··· ENTRIES PROVIDED ···
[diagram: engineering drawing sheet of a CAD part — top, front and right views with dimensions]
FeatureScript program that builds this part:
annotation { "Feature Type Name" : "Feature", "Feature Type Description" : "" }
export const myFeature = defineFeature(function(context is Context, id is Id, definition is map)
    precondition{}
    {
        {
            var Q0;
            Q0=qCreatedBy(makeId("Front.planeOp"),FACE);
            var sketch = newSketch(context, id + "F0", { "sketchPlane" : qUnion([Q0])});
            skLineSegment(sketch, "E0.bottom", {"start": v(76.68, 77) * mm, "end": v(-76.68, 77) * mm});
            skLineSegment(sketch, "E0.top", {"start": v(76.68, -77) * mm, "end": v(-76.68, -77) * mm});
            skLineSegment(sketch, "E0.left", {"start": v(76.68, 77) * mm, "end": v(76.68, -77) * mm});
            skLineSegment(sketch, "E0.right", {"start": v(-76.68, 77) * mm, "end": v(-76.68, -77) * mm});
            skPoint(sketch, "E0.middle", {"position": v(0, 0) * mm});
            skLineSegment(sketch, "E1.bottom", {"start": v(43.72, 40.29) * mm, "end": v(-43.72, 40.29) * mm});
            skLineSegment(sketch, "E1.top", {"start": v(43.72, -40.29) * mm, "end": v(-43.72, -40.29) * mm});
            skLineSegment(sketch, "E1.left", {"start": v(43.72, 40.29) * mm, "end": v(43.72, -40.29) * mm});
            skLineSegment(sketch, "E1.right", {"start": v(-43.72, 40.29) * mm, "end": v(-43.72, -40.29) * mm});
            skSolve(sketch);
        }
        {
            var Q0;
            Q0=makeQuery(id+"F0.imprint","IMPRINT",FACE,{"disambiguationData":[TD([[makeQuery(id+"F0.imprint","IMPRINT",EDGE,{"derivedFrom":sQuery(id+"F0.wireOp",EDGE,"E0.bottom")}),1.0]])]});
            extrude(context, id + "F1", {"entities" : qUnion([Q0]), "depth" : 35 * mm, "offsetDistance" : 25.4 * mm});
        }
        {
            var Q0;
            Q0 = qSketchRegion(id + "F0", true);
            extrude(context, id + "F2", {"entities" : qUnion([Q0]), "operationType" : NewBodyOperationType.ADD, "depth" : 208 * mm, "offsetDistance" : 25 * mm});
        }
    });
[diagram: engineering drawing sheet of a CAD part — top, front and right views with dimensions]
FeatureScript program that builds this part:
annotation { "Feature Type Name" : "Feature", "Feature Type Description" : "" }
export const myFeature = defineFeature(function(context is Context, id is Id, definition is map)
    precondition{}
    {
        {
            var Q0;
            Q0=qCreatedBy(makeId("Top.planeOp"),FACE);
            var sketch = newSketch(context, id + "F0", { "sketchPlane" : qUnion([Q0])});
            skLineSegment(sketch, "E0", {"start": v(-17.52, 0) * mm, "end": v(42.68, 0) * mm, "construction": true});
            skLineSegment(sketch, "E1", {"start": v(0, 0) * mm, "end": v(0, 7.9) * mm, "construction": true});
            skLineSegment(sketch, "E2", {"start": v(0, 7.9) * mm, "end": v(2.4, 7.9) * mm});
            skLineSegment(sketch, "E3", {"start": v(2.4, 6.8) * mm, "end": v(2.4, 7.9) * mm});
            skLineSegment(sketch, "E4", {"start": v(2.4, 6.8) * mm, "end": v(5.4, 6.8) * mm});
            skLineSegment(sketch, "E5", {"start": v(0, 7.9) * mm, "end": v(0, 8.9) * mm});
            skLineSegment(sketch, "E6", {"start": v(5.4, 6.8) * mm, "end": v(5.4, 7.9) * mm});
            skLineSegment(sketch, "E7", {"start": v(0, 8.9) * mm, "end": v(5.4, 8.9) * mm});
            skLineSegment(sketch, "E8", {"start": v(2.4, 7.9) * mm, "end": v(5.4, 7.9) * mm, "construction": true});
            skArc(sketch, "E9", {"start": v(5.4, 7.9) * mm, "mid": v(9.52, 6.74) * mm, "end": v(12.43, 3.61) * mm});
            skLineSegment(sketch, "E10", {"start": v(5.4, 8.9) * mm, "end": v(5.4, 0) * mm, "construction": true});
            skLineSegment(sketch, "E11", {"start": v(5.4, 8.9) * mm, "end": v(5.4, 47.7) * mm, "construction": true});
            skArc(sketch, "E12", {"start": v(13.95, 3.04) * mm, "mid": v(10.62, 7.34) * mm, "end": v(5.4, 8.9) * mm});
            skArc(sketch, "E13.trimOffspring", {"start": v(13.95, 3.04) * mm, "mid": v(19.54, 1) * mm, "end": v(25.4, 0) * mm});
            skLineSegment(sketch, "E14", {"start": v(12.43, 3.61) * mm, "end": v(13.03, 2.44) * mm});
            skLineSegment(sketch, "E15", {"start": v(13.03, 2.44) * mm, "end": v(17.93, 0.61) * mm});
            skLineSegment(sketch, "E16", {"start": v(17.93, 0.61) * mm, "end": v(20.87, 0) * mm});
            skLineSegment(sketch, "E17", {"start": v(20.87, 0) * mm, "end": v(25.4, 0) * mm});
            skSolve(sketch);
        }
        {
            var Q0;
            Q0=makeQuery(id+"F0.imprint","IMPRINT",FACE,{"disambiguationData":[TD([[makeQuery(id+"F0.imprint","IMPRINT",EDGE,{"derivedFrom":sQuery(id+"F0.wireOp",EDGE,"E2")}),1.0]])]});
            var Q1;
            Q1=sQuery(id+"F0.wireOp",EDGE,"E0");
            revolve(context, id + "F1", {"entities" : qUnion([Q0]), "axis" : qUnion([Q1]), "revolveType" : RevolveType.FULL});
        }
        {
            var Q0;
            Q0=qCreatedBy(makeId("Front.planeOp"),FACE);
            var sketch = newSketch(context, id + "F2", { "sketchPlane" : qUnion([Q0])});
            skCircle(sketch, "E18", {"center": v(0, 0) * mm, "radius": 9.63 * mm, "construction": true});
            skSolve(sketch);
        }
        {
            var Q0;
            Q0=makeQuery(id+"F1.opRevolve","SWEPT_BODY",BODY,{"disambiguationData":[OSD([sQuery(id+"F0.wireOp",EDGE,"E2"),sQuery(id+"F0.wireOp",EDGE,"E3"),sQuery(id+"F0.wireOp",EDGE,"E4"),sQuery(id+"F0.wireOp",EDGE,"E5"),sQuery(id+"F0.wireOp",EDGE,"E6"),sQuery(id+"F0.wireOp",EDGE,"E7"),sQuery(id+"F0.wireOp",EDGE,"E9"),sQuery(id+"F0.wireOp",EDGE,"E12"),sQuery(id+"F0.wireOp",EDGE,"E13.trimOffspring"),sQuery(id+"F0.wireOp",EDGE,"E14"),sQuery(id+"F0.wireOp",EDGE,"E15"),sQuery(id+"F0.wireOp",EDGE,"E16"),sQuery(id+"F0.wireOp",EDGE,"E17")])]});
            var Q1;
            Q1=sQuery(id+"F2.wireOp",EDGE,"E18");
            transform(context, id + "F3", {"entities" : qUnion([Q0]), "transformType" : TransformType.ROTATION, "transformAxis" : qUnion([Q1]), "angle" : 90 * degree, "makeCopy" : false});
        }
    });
···
# WORK INSTRUCTIONS
Copy out all the lines above without changing anything.

# RESPONSE TO THIS TASK
[diagram: engineering drawing sheet of a CAD part — top, front and right views with dimensions]
FeatureScript program that builds this part:
annotation { "Feature Type Name" : "Feature", "Feature Type Description" : "" }
export const myFeature = defineFeature(function(context is Context, id is Id, definition is map)
    precondition{}
    {
        {
            var Q0;
            Q0=qCreatedBy(makeId("Front.planeOp"),FACE);
            var sketch = newSketch(context, id + "F0", { "sketchPlane" : qUnion([Q0])});
            skLineSegment(sketch, "E0.bottom", {"start": v(76.68, 77) * mm, "end": v(-76.68, 77) * mm});
            skLineSegment(sketch, "E0.top", {"start": v(76.68, -77) * mm, "end": v(-76.68, -77) * mm});
            skLineSegment(sketch, "E0.left", {"start": v(76.68, 77) * mm, "end": v(76.68, -77) * mm});
            skLineSegment(sketch, "E0.right", {"start": v(-76.68, 77) * mm, "end": v(-76.68, -77) * mm});
            skPoint(sketch, "E0.middle", {"position": v(0, 0) * mm});
            skLineSegment(sketch, "E1.bottom", {"start": v(43.72, 40.29) * mm, "end": v(-43.72, 40.29) * mm});
            skLineSegment(sketch, "E1.top", {"start": v(43.72, -40.29) * mm, "end": v(-43.72, -40.29) * mm});
            skLineSegment(sketch, "E1.left", {"start": v(43.72, 40.29) * mm, "end": v(43.72, -40.29) * mm});
            skLineSegment(sketch, "E1.right", {"start": v(-43.72, 40.29) * mm, "end": v(-43.72, -40.29) * mm});
            skSolve(sketch);
        }
        {
            var Q0;
            Q0=makeQuery(id+"F0.imprint","IMPRINT",FACE,{"disambiguationData":[TD([[makeQuery(id+"F0.imprint","IMPRINT",EDGE,{"derivedFrom":sQuery(id+"F0.wireOp",EDGE,"E0.bottom")}),1.0]])]});
            extrude(context, id + "F1", {"entities" : qUnion([Q0]), "depth" : 35 * mm, "offsetDistance" : 25.4 * mm});
        }
        {
            var Q0;
            Q0 = qSketchRegion(id + "F0", true);
            extrude(context, id + "F2", {"entities" : qUnion([Q0]), "operationType" : NewBodyOperationType.ADD, "depth" : 208 * mm, "offsetDistance" : 25 * mm});
        }
    });
[diagram: engineering drawing sheet of a CAD part — top, front and right views with dimensions]
FeatureScript program that builds this part:
annotation { "Feature Type Name" : "Feature", "Feature Type Description" : "" }
export const myFeature = defineFeature(function(context is Context, id is Id, definition is map)
    precondition{}
    {
        {
            var Q0;
            Q0=qCreatedBy(makeId("Top.planeOp"),FACE);
            var sketch = newSketch(context, id + "F0", { "sketchPlane" : qUnion([Q0])});
            skLineSegment(sketch, "E0", {"start": v(-17.52, 0) * mm, "end": v(42.68, 0) * mm, "construction": true});
            skLineSegment(sketch, "E1", {"start": v(0, 0) * mm, "end": v(0, 7.9) * mm, "construction": true});
            skLineSegment(sketch, "E2", {"start": v(0, 7.9) * mm, "end": v(2.4, 7.9) * mm});
            skLineSegment(sketch, "E3", {"start": v(2.4, 6.8) * mm, "end": v(2.4, 7.9) * mm});
            skLineSegment(sketch, "E4", {"start": v(2.4, 6.8) * mm, "end": v(5.4, 6.8) * mm});
            skLineSegment(sketch, "E5", {"start": v(0, 7.9) * mm, "end": v(0, 8.9) * mm});
            skLineSegment(sketch, "E6", {"start": v(5.4, 6.8) * mm, "end": v(5.4, 7.9) * mm});
            skLineSegment(sketch, "E7", {"start": v(0, 8.9) * mm, "end": v(5.4, 8.9) * mm});
            skLineSegment(sketch, "E8", {"start": v(2.4, 7.9) * mm, "end": v(5.4, 7.9) * mm, "construction": true});
            skArc(sketch, "E9", {"start": v(5.4, 7.9) * mm, "mid": v(9.52, 6.74) * mm, "end": v(12.43, 3.61) * mm});
            skLineSegment(sketch, "E10", {"start": v(5.4, 8.9) * mm, "end": v(5.4, 0) * mm, "construction": true});
            skLineSegment(sketch, "E11", {"start": v(5.4, 8.9) * mm, "end": v(5.4, 47.7) * mm, "construction": true});
            skArc(sketch, "E12", {"start": v(13.95, 3.04) * mm, "mid": v(10.62, 7.34) * mm, "end": v(5.4, 8.9) * mm});
            skArc(sketch, "E13.trimOffspring", {"start": v(13.95, 3.04) * mm, "mid": v(19.54, 1) * mm, "end": v(25.4, 0) * mm});
            skLineSegment(sketch, "E14", {"start": v(12.43, 3.61) * mm, "end": v(13.03, 2.44) * mm});
            skLineSegment(sketch, "E15", {"start": v(13.03, 2.44) * mm, "end": v(17.93, 0.61) * mm});
            skLineSegment(sketch, "E16", {"start": v(17.93, 0.61) * mm, "end": v(20.87, 0) * mm});
            skLineSegment(sketch, "E17", {"start": v(20.87, 0) * mm, "end": v(25.4, 0) * mm});
            skSolve(sketch);
        }
        {
            var Q0;
            Q0=makeQuery(id+"F0.imprint","IMPRINT",FACE,{"disambiguationData":[TD([[makeQuery(id+"F0.imprint","IMPRINT",EDGE,{"derivedFrom":sQuery(id+"F0.wireOp",EDGE,"E2")}),1.0]])]});
            var Q1;
            Q1=sQuery(id+"F0.wireOp",EDGE,"E0");
            revolve(context, id + "F1", {"entities" : qUnion([Q0]), "axis" : qUnion([Q1]), "revolveType" : RevolveType.FULL});
        }
        {
            var Q0;
            Q0=qCreatedBy(makeId("Front.planeOp"),FACE);
            var sketch = newSketch(context, id + "F2", { "sketchPlane" : qUnion([Q0])});
            skCircle(sketch, "E18", {"center": v(0, 0) * mm, "radius": 9.63 * mm, "construction": true});
            skSolve(sketch);
        }
        {
            var Q0;
            Q0=makeQuery(id+"F1.opRevolve","SWEPT_BODY",BODY,{"disambiguationData":[OSD([sQuery(id+"F0.wireOp",EDGE,"E2"),sQuery(id+"F0.wireOp",EDGE,"E3"),sQuery(id+"F0.wireOp",EDGE,"E4"),sQuery(id+"F0.wireOp",EDGE,"E5"),sQuery(id+"F0.wireOp",EDGE,"E6"),sQuery(id+"F0.wireOp",EDGE,"E7"),sQuery(id+"F0.wireOp",EDGE,"E9"),sQuery(id+"F0.wireOp",EDGE,"E12"),sQuery(id+"F0.wireOp",EDGE,"E13.trimOffspring"),sQuery(id+"F0.wireOp",EDGE,"E14"),sQuery(id+"F0.wireOp",EDGE,"E15"),sQuery(id+"F0.wireOp",EDGE,"E16"),sQuery(id+"F0.wireOp",EDGE,"E17")])]});
            var Q1;
            Q1=sQuery(id+"F2.wireOp",EDGE,"E18");
            transform(context, id + "F3", {"entities" : qUnion([Q0]), "transformType" : TransformType.ROTATION, "transformAxis" : qUnion([Q1]), "angle" : 90 * degree, "makeCopy" : false});
        }
    });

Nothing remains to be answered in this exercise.